A ISO 9001, a norma de sistema de gestão da qualidade (SGQ) mais adotada no mundo, está prestes a ganhar sua sexta edição. Depois de mais de dez anos com a versão de 2015 em vigor, a ISO 9001:2026 traz ajustes que, embora não representem uma ruptura estrutural, exigem atenção de quem implementa, audita ou mantém um sistema certificado.

Neste artigo, reunimos as principais mudanças já confirmadas na fase de Final Draft International Standard (FDIS) — a etapa final antes da publicação oficial — com base na interpretação técnica publicada pelo Chartered Quality Institute (CQI), instituição com status de liaison categoria A junto ao comitê responsável pela norma (ISO/TC 176/SC 2).

Aviso importante: este conteúdo foi elaborado com base no texto do Final Draft International Standard (FDIS) e em interpretações técnicas disponíveis antes da publicação oficial da ISO 9001:2026. A publicação da nova edição está prevista para 16 de setembro de 2026. Pequenos ajustes de redação podem ocorrer no texto final. Antes de tomar decisões de conformidade ou auditoria, confirme os requisitos na edição oficial publicada pela ISO.

Mas, antes de sair revisando documentos e processos, vale uma pergunta mais importante: faz sentido começar a revisar o SGQ antes mesmo da publicação oficial da nova versão? Neste vídeo, discutimos o que pode ser avaliado desde já e o que é melhor deixar para depois da publicação da norma.

Quando a ISO 9001:2026 é publicada?

A publicação da ISO 9001:2026 está prevista para 16 de setembro de 2026, após a conclusão da votação final do FDIS e dos últimos ajustes editoriais de produção.

Assim como em revisões anteriores, é esperado um período de transição para que organizações certificadas na versão 2015 migrem para a nova edição — mas a duração oficial desse período só é confirmada junto com a publicação da norma.

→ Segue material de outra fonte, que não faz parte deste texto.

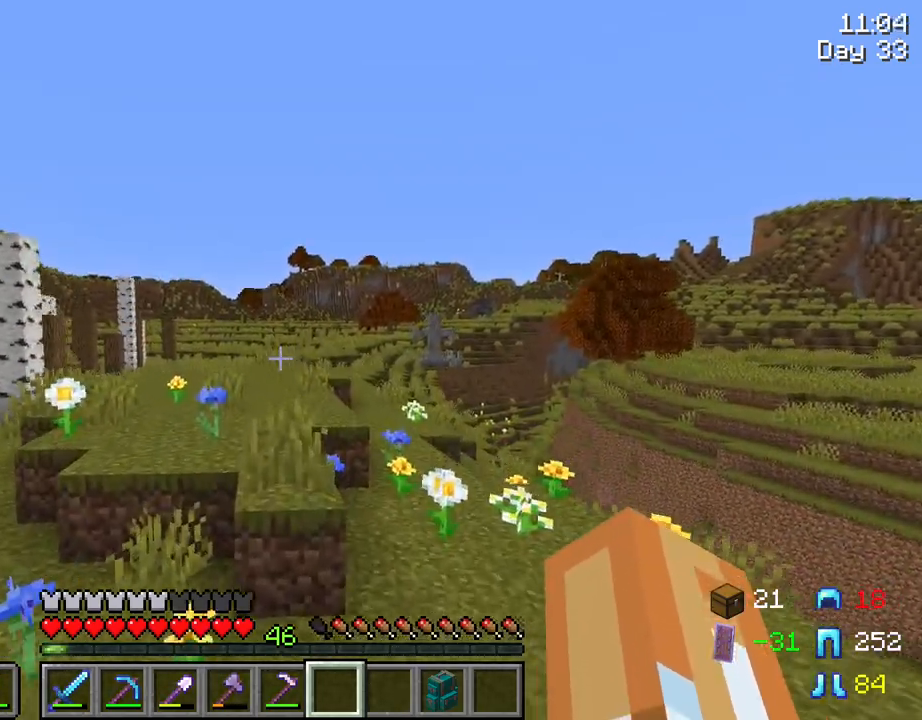
{"keys": ["w"], "mouse": [], "mouse_move": "still", "events": [[84, "space", "down"], [367, "space", "up"]]}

Resumo das principais mudanças

De forma geral, a ISO 9001:2026 é descrita como uma revisão evolutiva, não revolucionária. A estrutura de dez cláusulas do Anexo SL (Estrutura Harmonizada da ISO) é mantida, e boa parte do conteúdo permanece reconhecível para quem já trabalha com a versão 2015. Ainda assim, seis frentes de mudança se destacam:

Infográfico com as 6 principais mudanças da ISO 9001:2026, incluindo cultura da qualidade, riscos e oportunidades, gestão de mudanças, Anexo A, termos e definições e mudança climática.

1. Cultura da qualidade e comportamento ético

Pela primeira vez, a norma passa a tratar explicitamente de cultura da qualidade e comportamento ético como responsabilidades da alta direção. As referências aparecem na cláusula de Liderança (5.1.1) e na cláusula de Conscientização (7.3), além de uma menção ao ambiente para a operação de processos (7.1.4).

Embora a mudança de redação pareça pequena, o impacto prático tende a ser relevante: a alta direção precisará demonstrar — e apresentar evidências — de como promove essa cultura e esse comportamento ético, e os auditores precisarão avaliar a conformidade a esse respeito.

2. Separação mais clara entre riscos e oportunidades

A cláusula 6.1 é reestruturada para distinguir com mais precisão os dois conceitos:

  • 6.1.1 passa a se chamar “Determinação de riscos e oportunidades”;
  • 6.1.2 passa a tratar exclusivamente de “Ações para tratar riscos”;
  • 6.1.3 é uma nova subcláusula dedicada às “Ações para tratar oportunidades”.

Na prática, isso facilita a gestão estratégica ao evitar que riscos e oportunidades sejam tratados de forma indistinta, como ocorria com frequência sob a redação da versão 2015.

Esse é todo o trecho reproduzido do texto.